Cottrell Scholar Awards - 2017
Photophysics of Hybrid Hierarchical Structures with Emphasis on Directional Energy Transfer
To rapidly improve the existing energy and material landscape and meet the growing demand for sustainable energy, we need more fundamental knowledge about how various molecules are likely to behave in many different combinations.
Natalia B. Shustova from the department of chemistry and biochemistry at the University of South Carolina, has received a Cottrell Scholar Award from Research Corporation for Science Advancement to establish fundamental principles of directional energy transfer in well-defined hierarchical hybrid materials. Basically these are crystalline molecular structures that, depending on what atoms are added to them, might be perfect for use in solar panels, computer chips or as light-activated catalysts to improve industrial chemical reactions.
On the atomic or molecular level, a crystalline structure is essentially a highly uniform lattice in three dimensions, which can be efficient for moving stray electrons about. By adding additional atoms or molecules, a process called “doping,” and which creates a hybrid structure, many useful effects can be achieved when it comes to creating electricity directly from light, or performing computing functions.

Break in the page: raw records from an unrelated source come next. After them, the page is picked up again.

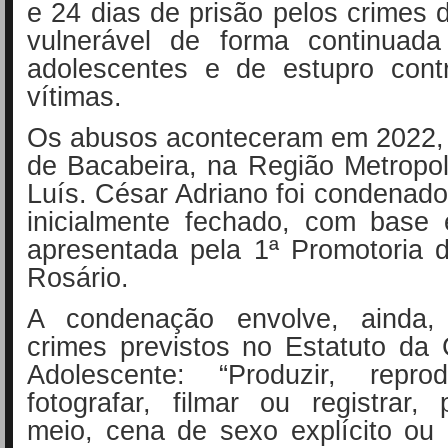
e 24 dias de prisão pelos crimes 
vulnerável de forma continuada
adolescentes e de estupro cont
vítimas.
Os abusos aconteceram em 2022, 
de Bacabeira, na Região Metropo
Luís. César Adriano foi condenad
inicialmente fechado, com base
apresentada pela 1ª Promotoria 
Rosário.
A condenação envolve, ainda, 
crimes previstos no Estatuto da
Adolescente: “Produzir, reprodu
fotografar, filmar ou registrar,
meio, cena de sexo explícito ou 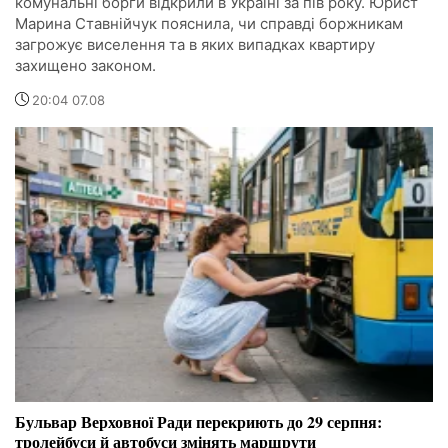
комунальні борги відкрили в Україні за пів року. Юрист
Марина Ставнійчук пояснила, чи справді боржникам
загрожує виселення та в яких випадках квартиру
захищено законом.
20:04 07.08
Бульвар Верховної Ради перекриють до 29 серпня:
тролейбуси й автобуси змінять маршрути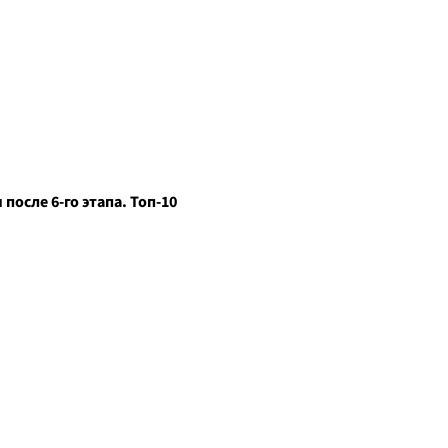
после 6-го этапа. Топ-10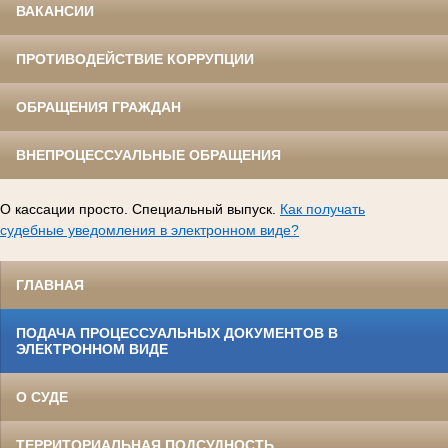
ВАКАНСИИ
ПРОТИВОДЕЙСТВИЕ КОРРУПЦИИ
ОБРАЩЕНИЯ ГРАЖДАН
ВНЕПРОЦЕССУАЛЬНЫЕ ОБРАЩЕНИЯ
О кассации просто. Специальный выпуск.
Как получать
судебные уведомления в электронном виде?
ГЛАВНАЯ
ПОДАЧА ПРОЦЕССУАЛЬНЫХ ДОКУМЕНТОВ В
ЭЛЕКТРОННОМ ВИДЕ
О СУДЕ
ТЕРРИТОРИАЛЬНАЯ ПОДСУДНОСТЬ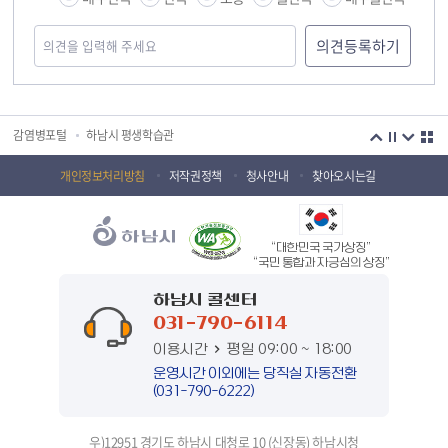
국민안전교육플랫폼
경기도 오늘의 기회
하남시청소년상담복지센터
감염병포털
하남시 평생학습관
하남혁신교육지구
huic 하남도시공사
개인정보처리방침
저작권정책
청사안내
찾아오시는길
하남종합운동장 국민체육센터
하남문화재단 하남역사박물관
“대한민국 국가상징”
하남문화재단
하남시 가족센터
“국민 통합과 자긍심의 상징”
하남시육아종합지원센터
하남시정신건강복지센터
하남시 콜센터
031-790-6114
(재)하남시자원봉사센터
하남시환경교육센터
이용시간
평일 09:00 ~ 18:00
하남시 장애인 무료법률 상담센터
경기도의회 하남상담소
운영시간 이외에는 당직실 자동전환
(031-790-6222)
경기도시장상권진흥원
경기바로
우)12951 경기도 하남시 대청로 10 (신장동) 하남시청
경기데이터드림
경기도 장애인생산품판매시설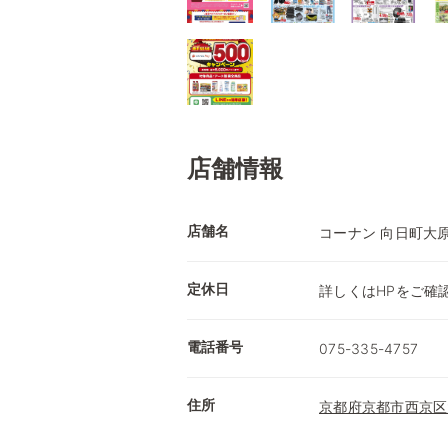
店舗情報
店舗名
コーナン 向日町大
定休日
詳しくはHPをご確
電話番号
075-335-4757
住所
京都府京都市西京区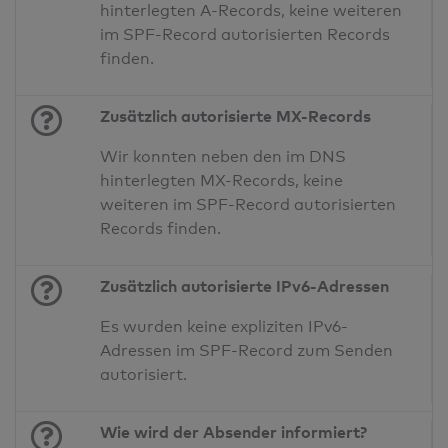
hinterlegten A-Records, keine weiteren
im SPF-Record autorisierten Records
finden.
Zusätzlich autorisierte MX-Records
Wir konnten neben den im DNS
hinterlegten MX-Records, keine
weiteren im SPF-Record autorisierten
Records finden.
Zusätzlich autorisierte IPv6-Adressen
Es wurden keine expliziten IPv6-
Adressen im SPF-Record zum Senden
autorisiert.
Wie wird der Absender informiert?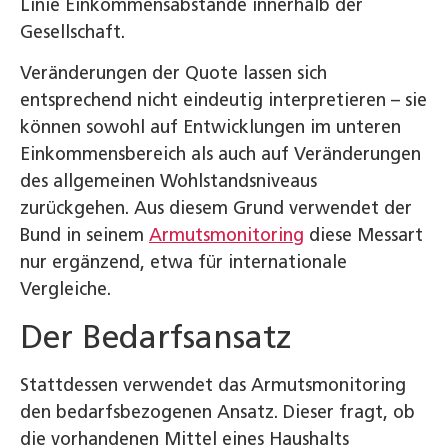
Linie Einkommensabstände innerhalb der
Gesellschaft.
Veränderungen der Quote lassen sich
entsprechend nicht eindeutig interpretieren – sie
können sowohl auf Entwicklungen im unteren
Einkommensbereich als auch auf Veränderungen
des allgemeinen Wohlstandsniveaus
zurückgehen. Aus diesem Grund verwendet der
Bund in seinem
Armutsmonitoring
diese Messart
nur ergänzend, etwa für internationale
Vergleiche.
Der Bedarfsansatz
Stattdessen verwendet das Armutsmonitoring
den bedarfsbezogenen Ansatz. Dieser fragt, ob
die vorhandenen Mittel eines Haushalts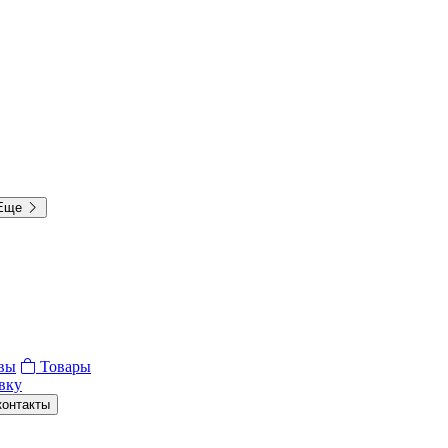
Еще
вы
Товары
вку
контакты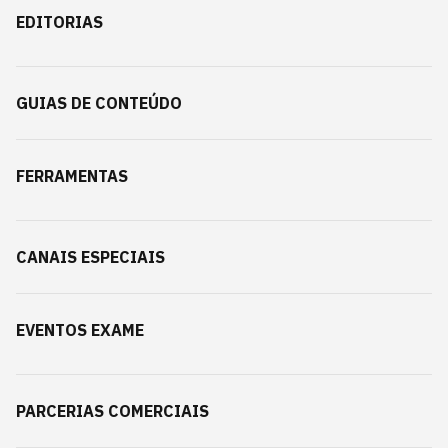
EDITORIAS
GUIAS DE CONTEÚDO
FERRAMENTAS
CANAIS ESPECIAIS
EVENTOS EXAME
PARCERIAS COMERCIAIS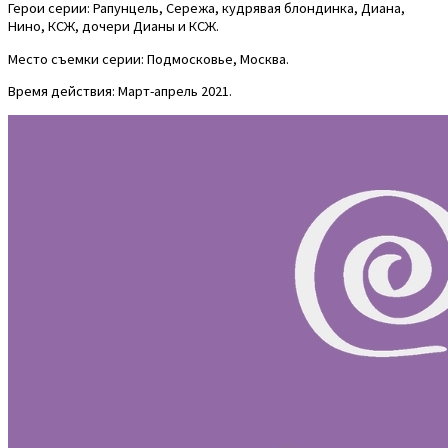
Герои серии: Рапунцель, Сережа, кудрявая блондинка, Диана,
Нино, КСЖ, дочери Дианы и КСЖ.
Место съемки серии: Подмосковье, Москва.
Время действия: Март-апрель 2021.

Specifically, Shustova and her colleagues will focus on the preparation of two conceptually different crystalline metal-organic scaffolds with light-sensitive organic (carbon-based) molecules in hopes of creating versatile platforms to study and achieve efficient energy transfer. In doing so they also hope to be able to control the scaffolds’ light-absorption properties. They will also focus on creating chromophores containing fragments of proteins, which are sensitive to various wavelengths of visible light, and classify their efficiencies in transferring energy within the crystalline scaffolds.
There is also an education component to the Cottrell Scholar Award. Shustova will use some of the funding to establish the Women-in-Science Educational Program at South Carolina. Among other things, the program will include a summer educational program for African-American women from historically black universities and colleges, and it will provide an introductory course that explains the relationship between advanced technologies and fundamental chemistry concepts.